Text provided

Problem 1
Turns Chapter 9 review question 1
Problem 2
Turns 9.10
Problem 3.
In class (and in Turns) we discussed Reynolds averaging of the Navier-Stokes equations. This works great for cold flows with constant density. For combustion however, density varies a lot, and it is common to do a so-called Favre averaging (which is a mass-weighted average).
Consider a term like $\rho uv$.
Part a
Apply a Reynolds decomposition to each variable and find the Reynolds average of the result. How many additive terms are there?

Activity list
• 1. Return the portion of the problem set above from "In class (and" to "a mass-weighted average).".
• 2. In the problem set above, what kind of average is Favre averaging described as?
• 3. Extend the averaging problem set above, starting after its final sentence.

Record extracts
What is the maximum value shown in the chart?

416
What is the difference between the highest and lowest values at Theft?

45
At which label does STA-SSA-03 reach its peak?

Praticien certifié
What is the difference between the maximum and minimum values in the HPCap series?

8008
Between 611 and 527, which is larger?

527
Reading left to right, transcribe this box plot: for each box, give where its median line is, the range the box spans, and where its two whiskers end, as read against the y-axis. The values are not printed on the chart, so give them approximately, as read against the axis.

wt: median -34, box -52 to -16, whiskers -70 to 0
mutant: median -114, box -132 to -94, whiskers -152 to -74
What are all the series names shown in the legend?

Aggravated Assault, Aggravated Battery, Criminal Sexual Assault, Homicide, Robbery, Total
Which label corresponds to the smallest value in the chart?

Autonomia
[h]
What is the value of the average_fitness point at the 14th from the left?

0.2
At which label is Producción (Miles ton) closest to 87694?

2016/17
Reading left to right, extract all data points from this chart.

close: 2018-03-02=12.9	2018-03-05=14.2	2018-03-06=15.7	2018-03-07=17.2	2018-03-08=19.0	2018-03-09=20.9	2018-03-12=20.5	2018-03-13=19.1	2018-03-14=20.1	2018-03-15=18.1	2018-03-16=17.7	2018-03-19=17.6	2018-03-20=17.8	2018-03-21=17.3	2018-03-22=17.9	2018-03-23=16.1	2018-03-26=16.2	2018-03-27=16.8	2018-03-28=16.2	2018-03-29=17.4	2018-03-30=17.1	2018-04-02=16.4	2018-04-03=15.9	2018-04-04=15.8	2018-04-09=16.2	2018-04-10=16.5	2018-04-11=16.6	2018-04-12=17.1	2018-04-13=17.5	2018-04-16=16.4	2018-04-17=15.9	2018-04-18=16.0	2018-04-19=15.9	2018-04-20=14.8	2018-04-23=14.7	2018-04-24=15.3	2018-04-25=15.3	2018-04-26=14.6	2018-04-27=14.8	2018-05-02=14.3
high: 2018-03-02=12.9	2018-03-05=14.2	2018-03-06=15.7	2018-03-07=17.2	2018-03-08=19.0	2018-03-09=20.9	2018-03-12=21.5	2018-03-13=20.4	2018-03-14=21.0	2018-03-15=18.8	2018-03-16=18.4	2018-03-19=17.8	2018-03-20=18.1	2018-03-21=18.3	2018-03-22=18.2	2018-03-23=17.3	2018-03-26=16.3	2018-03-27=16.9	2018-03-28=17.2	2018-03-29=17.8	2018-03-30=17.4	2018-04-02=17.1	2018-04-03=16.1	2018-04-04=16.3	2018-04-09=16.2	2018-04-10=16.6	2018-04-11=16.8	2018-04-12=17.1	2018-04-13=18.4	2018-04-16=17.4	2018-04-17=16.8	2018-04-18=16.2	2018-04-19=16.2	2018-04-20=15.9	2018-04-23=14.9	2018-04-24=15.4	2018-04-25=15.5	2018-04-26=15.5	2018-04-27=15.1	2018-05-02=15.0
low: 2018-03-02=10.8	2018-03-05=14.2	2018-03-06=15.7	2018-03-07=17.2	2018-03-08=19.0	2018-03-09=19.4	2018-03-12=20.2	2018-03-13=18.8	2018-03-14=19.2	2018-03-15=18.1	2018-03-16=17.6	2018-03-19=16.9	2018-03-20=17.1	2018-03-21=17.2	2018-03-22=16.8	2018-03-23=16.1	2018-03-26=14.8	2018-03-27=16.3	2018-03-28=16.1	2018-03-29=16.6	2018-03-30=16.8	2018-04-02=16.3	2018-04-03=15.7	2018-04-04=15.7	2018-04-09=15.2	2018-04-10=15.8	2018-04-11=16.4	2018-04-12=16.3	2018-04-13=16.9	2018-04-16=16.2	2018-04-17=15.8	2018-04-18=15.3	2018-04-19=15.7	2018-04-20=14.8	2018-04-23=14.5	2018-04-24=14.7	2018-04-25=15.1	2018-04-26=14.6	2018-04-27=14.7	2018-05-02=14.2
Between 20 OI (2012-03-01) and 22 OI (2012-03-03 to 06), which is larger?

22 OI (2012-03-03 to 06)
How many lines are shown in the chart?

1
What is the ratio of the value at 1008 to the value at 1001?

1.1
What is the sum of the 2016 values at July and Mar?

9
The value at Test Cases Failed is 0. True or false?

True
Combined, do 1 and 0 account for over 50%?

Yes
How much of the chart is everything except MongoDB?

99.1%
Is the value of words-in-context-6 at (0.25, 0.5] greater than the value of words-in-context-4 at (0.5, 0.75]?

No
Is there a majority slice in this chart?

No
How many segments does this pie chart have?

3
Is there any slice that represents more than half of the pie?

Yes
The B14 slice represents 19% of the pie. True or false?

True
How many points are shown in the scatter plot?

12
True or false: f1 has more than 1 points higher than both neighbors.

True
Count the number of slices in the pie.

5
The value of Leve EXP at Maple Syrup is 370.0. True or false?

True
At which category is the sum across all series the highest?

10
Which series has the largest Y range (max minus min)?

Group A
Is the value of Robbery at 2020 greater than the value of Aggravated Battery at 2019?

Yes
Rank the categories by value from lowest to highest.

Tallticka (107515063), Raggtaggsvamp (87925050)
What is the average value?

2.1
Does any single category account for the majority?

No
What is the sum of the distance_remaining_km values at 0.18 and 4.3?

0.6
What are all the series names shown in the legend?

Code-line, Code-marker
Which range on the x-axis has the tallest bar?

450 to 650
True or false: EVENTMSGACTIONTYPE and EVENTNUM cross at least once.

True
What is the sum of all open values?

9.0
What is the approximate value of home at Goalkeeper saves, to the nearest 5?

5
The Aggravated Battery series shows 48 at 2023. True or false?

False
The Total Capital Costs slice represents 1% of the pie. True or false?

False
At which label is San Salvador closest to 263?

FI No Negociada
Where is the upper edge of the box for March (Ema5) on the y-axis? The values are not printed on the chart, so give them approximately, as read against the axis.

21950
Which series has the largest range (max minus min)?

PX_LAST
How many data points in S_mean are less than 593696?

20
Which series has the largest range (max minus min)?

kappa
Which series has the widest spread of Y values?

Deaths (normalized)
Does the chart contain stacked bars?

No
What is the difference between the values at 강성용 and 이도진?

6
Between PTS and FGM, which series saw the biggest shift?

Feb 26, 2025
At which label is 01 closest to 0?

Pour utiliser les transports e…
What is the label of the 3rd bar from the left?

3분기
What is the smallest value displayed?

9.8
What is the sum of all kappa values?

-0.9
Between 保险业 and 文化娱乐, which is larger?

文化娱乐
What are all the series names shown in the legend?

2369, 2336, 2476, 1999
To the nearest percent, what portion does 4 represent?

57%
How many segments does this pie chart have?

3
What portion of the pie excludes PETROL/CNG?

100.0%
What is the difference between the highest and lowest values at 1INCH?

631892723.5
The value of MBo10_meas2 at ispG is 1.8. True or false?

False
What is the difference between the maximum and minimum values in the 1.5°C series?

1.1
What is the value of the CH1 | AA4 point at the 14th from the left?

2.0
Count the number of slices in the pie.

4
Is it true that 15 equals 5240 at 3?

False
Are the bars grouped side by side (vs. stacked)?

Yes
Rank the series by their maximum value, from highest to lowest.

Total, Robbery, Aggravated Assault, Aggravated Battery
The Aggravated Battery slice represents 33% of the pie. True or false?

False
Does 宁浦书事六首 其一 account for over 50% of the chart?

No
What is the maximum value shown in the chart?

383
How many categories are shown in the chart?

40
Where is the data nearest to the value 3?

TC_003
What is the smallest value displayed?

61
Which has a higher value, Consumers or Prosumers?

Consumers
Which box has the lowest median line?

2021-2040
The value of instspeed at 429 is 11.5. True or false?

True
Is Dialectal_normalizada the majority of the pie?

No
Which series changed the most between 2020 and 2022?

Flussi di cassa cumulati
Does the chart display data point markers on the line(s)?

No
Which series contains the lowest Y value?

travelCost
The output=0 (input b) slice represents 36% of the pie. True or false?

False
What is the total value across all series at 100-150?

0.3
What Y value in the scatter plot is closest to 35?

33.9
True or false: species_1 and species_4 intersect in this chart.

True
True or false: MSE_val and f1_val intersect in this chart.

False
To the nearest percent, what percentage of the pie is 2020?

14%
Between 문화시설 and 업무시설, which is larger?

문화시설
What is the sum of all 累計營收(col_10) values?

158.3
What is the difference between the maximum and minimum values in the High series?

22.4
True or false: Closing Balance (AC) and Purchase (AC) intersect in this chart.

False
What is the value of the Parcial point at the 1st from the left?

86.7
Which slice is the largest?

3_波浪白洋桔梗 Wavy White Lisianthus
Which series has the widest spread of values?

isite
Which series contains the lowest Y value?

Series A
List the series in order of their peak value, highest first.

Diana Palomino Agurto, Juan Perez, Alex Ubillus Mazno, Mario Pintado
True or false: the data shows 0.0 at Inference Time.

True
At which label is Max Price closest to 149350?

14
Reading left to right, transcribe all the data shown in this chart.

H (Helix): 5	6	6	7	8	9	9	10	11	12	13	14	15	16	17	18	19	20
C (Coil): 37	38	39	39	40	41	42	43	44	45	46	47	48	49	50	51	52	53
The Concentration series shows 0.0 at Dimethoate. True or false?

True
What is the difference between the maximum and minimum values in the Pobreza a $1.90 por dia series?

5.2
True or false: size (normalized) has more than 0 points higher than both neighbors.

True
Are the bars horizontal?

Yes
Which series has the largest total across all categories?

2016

Your written answers
• 1.
In class (and in Turns) we discussed Reynolds averaging of the Navier-Stokes equations. This works great for cold flows with constant density. For combustion however, density varies a lot, and it is common to do a so-called Favre averaging (which is a mass-weighted average).

• 2. A mass-weighted average.

• 3.
Part b
Apply a Favre decomposition to each variable and find the Favre average of the result. The Favre decomposition is given by $\phi=\tilde{\phi}+\phi^{\prime\prime}$, for some variable $\phi$, where $\widetilde{\phi^{\prime\prime}}=0$. The Favre average is defined as $\tilde{\phi} = \overline{\rho\phi}/\bar{\rho}$, or $\bar{\rho}\tilde{\phi}=\bar{\rho\phi}$. (Overbars denote Reynolds averages). So, to apply to $\rho uv$, first, draw an overbar on $\rho uv$, then apply the definition of the Favre average, then do a Favre decomposition, and simplify. How many additive terms are there now?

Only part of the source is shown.